Losing Ground In The Oil Patch

As tech-linked areas ascend, many energy-producing towns are slipping, with oil and gas prices in the dumps and the coal industry racked by the government-guided transition to cleaner forms of power production.

West Virginia’s metropolitan areas have all suffered major declines on our list, with Wheeling dropping 54 places from last year’s survey to 396th on a 0.7 percent contraction in employment on the year. In Charleston, W.V., which has fallen to five spots from the bottom of our list, mining and natural resources employment declined 9.8 percent last year and is off 31.5 percent since 2010. Big job losses have occurred also in Wyoming, a major coal producing area, where Cheyenne dropped 82 places to 206th as mining and natural resources employment contracted 6.2 percent last year.

Many once red-hot areas in the oil patch have taken devastating hits. Former high-flyer Victoria, Texas, dropped from 24th place last year to 115th. But no place reflects the flagging fortunes of the West Texas energy economy more than Midland, which, just last year ranked first on our list; this year it’s at 139th after losing 14.7 percent of its natural resources jobs and 6.9 percent of its jobs overall. Odessa fell from third last year to 173rd this year on the back of an 8.8 percent contraction in employment, and 20.4 percent in the natural resources sector.

Several Louisiana metro areas have suffered steep job losses, including Houma-Thibodaux, down 183 places on our list to 325th after an 8 percent contraction in employment. Several smaller Oklahoma communities have taken serious hits, including Tulsa, which dropped to 222nd. Bismarck, N.D., a prime beneficiary of the Bakken oil boom, dropped 67 places from last year to 102nd as 6.8 percent of its natural resources jobs evaporated, while Bakersfield, Calif., one of the country’s largest oil producing areas dropped 70 places to 109th as natural resources employment contracted 11.5 percent.

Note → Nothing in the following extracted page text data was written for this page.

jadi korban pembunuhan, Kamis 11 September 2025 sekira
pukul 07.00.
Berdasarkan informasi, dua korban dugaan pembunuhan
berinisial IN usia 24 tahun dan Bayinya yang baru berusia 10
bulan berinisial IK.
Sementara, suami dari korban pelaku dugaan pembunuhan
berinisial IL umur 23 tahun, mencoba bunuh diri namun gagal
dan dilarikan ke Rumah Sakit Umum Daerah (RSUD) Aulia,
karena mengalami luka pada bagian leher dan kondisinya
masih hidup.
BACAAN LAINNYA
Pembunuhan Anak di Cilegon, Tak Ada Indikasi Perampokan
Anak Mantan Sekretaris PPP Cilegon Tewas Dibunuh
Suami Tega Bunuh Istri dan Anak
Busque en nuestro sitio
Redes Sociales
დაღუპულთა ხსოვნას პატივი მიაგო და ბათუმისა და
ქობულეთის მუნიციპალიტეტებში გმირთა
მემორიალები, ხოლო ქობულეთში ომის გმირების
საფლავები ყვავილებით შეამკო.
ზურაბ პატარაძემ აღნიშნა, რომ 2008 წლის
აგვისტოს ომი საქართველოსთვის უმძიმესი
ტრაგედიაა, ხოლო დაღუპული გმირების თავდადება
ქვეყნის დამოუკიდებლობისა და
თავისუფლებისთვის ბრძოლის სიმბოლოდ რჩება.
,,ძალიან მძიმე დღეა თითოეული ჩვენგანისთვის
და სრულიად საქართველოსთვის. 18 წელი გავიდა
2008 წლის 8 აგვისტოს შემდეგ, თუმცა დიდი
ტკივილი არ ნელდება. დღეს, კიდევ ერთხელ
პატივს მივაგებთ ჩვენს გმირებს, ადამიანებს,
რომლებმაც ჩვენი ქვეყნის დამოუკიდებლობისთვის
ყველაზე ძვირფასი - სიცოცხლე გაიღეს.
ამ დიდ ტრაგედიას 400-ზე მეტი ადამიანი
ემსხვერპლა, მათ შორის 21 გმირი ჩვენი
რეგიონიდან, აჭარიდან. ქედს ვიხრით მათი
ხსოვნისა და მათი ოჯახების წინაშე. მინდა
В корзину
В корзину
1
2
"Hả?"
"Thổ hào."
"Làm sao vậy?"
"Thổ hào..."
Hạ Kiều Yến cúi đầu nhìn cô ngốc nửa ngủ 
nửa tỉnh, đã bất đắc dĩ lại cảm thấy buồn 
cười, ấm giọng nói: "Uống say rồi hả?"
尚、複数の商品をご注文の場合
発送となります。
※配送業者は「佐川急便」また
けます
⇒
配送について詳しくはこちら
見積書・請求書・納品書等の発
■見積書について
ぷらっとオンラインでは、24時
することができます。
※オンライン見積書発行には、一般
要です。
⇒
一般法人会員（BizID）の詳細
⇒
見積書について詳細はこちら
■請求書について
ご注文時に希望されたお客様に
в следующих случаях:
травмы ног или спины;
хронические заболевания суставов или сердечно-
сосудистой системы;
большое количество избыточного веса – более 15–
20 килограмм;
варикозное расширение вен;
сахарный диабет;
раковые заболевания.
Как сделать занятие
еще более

The Rust Belt: Is The Bounce Back Over?

The picture is less uniform in the industrial sector than in energy. Some manufacturing-oriented areas are booming, such as No. 4 Gainesville, Ga., and No. 10 Columbus, Ind., home to Cummins. Nationwide manufacturing employment grew a paltry 0.3 percent last year, with some local declines that devastated the affected economies.

In the Midwest, the big losers include Midland, Mich., which dropped 75 places to 245th, Green Bay, Wisc., which fell 83 places to 286th, and Fond du Lac, Wisc., which lost 173 places to 293rd. In Pennsylvania, Scranton-Wilkes Barre-Hazelton fell 97 places to 373rd and Williamsport dropped an astounding 212 places since last year to 383rd, with manufacturing employment off 13.2 percent since 2010 and overall employment down 3.5% last year. And then there’s Johnson, Pa., in last place at 421st.

Like the energy economies, the industrially oriented metro areas are likely to stagnate for the time being as declines in global markets, the high dollar as well as lower demand from the energy sector take their toll. The International Monetary Fund predicts a modest 3.2 percent global growth rate for 2016, held down in significant part by a faltering Chinese economy. At the same time, OPEC overproduction and the addition of Iranian oil to global markets will likely keep the price below the $70-$80 per barrel range that energy producers need to start expanding energy investments again.

This means, for the time being at least, the strongest smaller cities will be those which attract people and companies from bigger places by offering better amenities, cheaper housing, better schools, growing populations and, in many cases, college campuses—all offering a better quality of life but in a smaller, usually more affordable place.